Innocoll Holdings Announces Statement re: Possible Offer


ATHLONE, Ireland, March 16, 2017 (GLOBE NEWSWIRE) -- The Board of Innocoll Holdings plc (“Innocoll” or the “Company”) (NASDAQ:INNL) notes anomalous movements in Innocoll’s share price this week and confirms that it is in discussions which may or may not lead to an offer for the entire issued share capital of the Company.

Management has been investigating and continues to investigate strategic options for the Company to maximise shareholder value. There can be no certainty that this will lead to an offer for Innocoll or any of its share capital nor as to the terms on which an offer, if any, might be made. The Company has participated in a Type A meeting with the United States Food and Drug Administration ("FDA") regarding the re-submission to the FDA for approval of XARACOLL. It expects to receive the minutes of the Type A meeting before the end of March and will make a further announcement at that time. 

A further announcement will be made when appropriate.

ENQUIRIES

Innocoll Holdings plc

Jose (Pepe) Carmona, Chief Financial Officer
pcarmona@innocoll.com

Piper Jaffray & Co

Peter Day, Managing Director
Peter.c.day@pjc.com

Peter Lombard, Managing Director
peter.a.lombard@pjc.com

Michael Burton-Williams, Principal
michael.g.burton-williams@pjc.com

Further Information

1. This announcement is not intended to, and does not, constitute or form part of (1) an offer or invitation to purchase or otherwise acquire, subscribe for, tender, exchange, sell or otherwise dispose of any securities, (2) the solicitation of an offer or invitation to purchase or otherwise acquire, subscribe for, tender, exchange, sell or otherwise dispose of any securities, or (3) the solicitation of any vote or approval in any jurisdiction, pursuant to this announcement or otherwise.

_Input_.

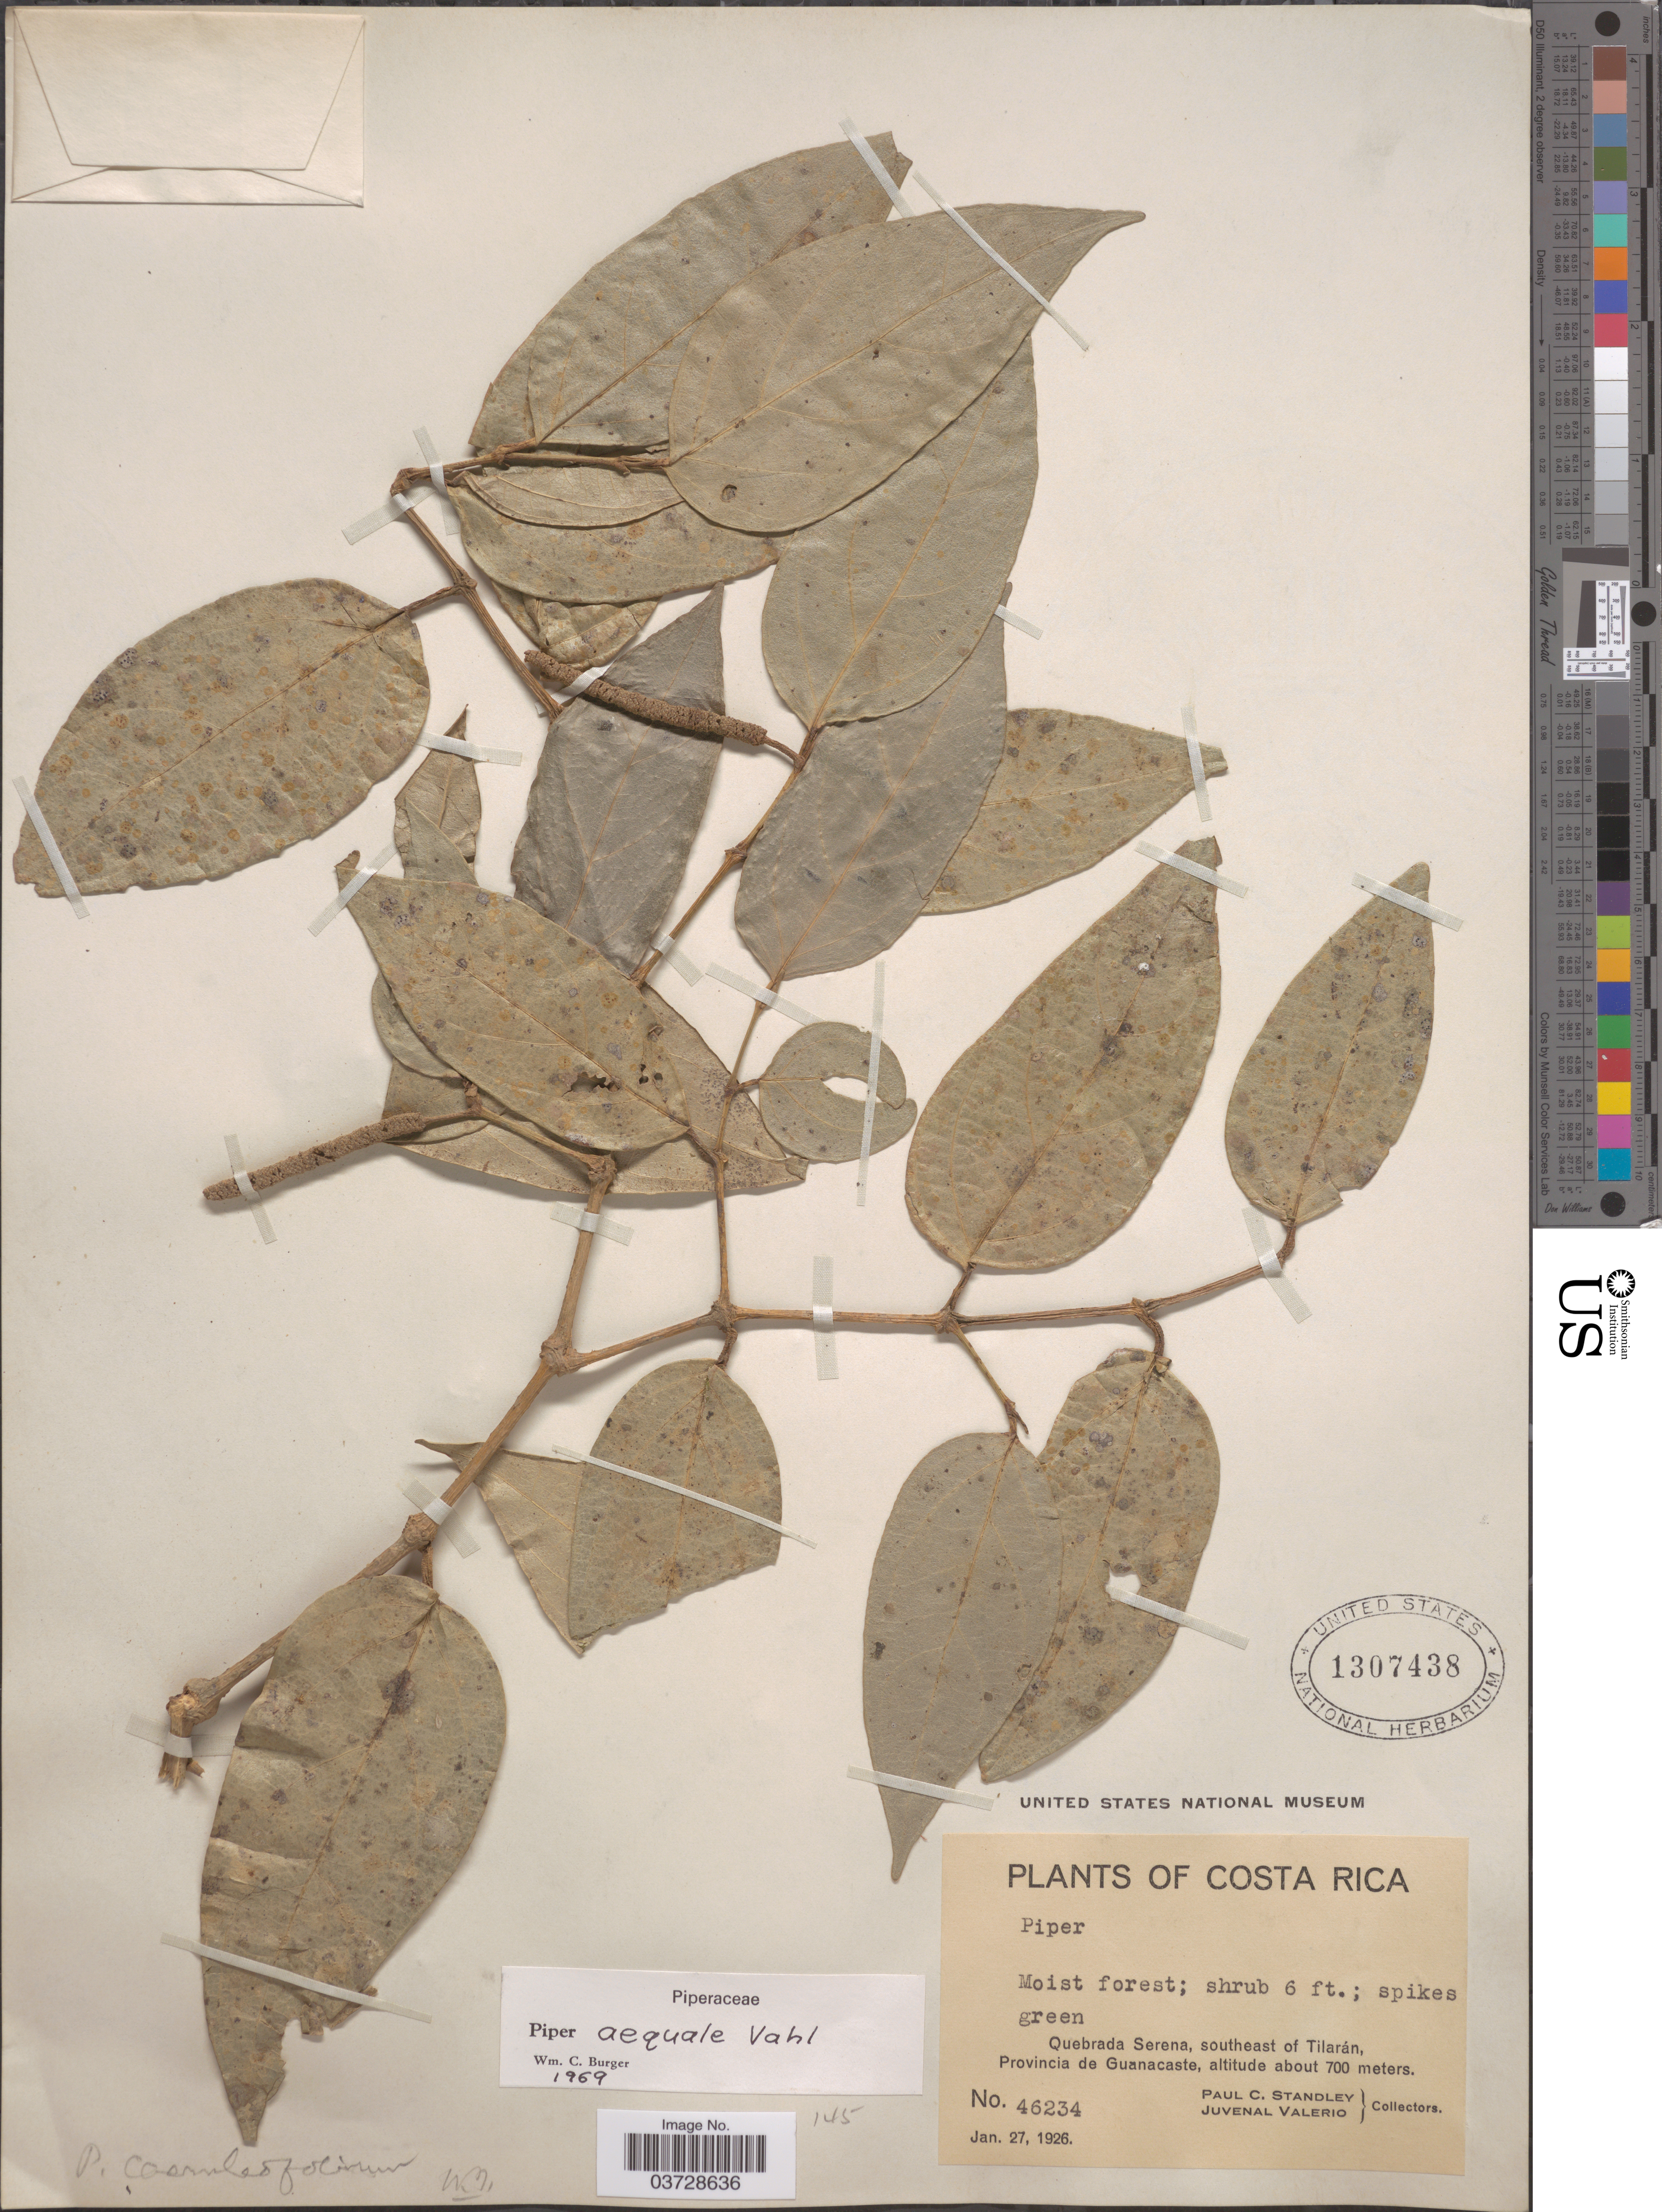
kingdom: Plantae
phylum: Tracheophyta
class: Magnoliopsida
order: Piperales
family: Piperaceae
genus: Piper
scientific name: Piper aequale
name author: Vahl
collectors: P. C. Standley & J. Valerio R.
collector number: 46234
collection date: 1926-01-27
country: Costa Rica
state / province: Guanacaste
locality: Quebrada Serena, southeast of Tilarán.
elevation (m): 700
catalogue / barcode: US 1307438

_Work to do_.
1 - Write out again the part of the Innocoll announcement that begins with the words containing "Further Information" and ends with "announcement or otherwise.".
2 - In the records, take the part that begins with the line containing "collection date: 1926-01-27" and runs through the end of the records, and give only that part again with "locality" swapped for "place" and nothing else changed.

_Answer set_.
1 -
Further Information

1. This announcement is not intended to, and does not, constitute or form part of (1) an offer or invitation to purchase or otherwise acquire, subscribe for, tender, exchange, sell or otherwise dispose of any securities, (2) the solicitation of an offer or invitation to purchase or otherwise acquire, subscribe for, tender, exchange, sell or otherwise dispose of any securities, or (3) the solicitation of any vote or approval in any jurisdiction, pursuant to this announcement or otherwise.

2 -
collection date: 1926-01-27
country: Costa Rica
state / province: Guanacaste
place: Quebrada Serena, southeast of Tilarán.
elevation (m): 700
catalogue / barcode: US 1307438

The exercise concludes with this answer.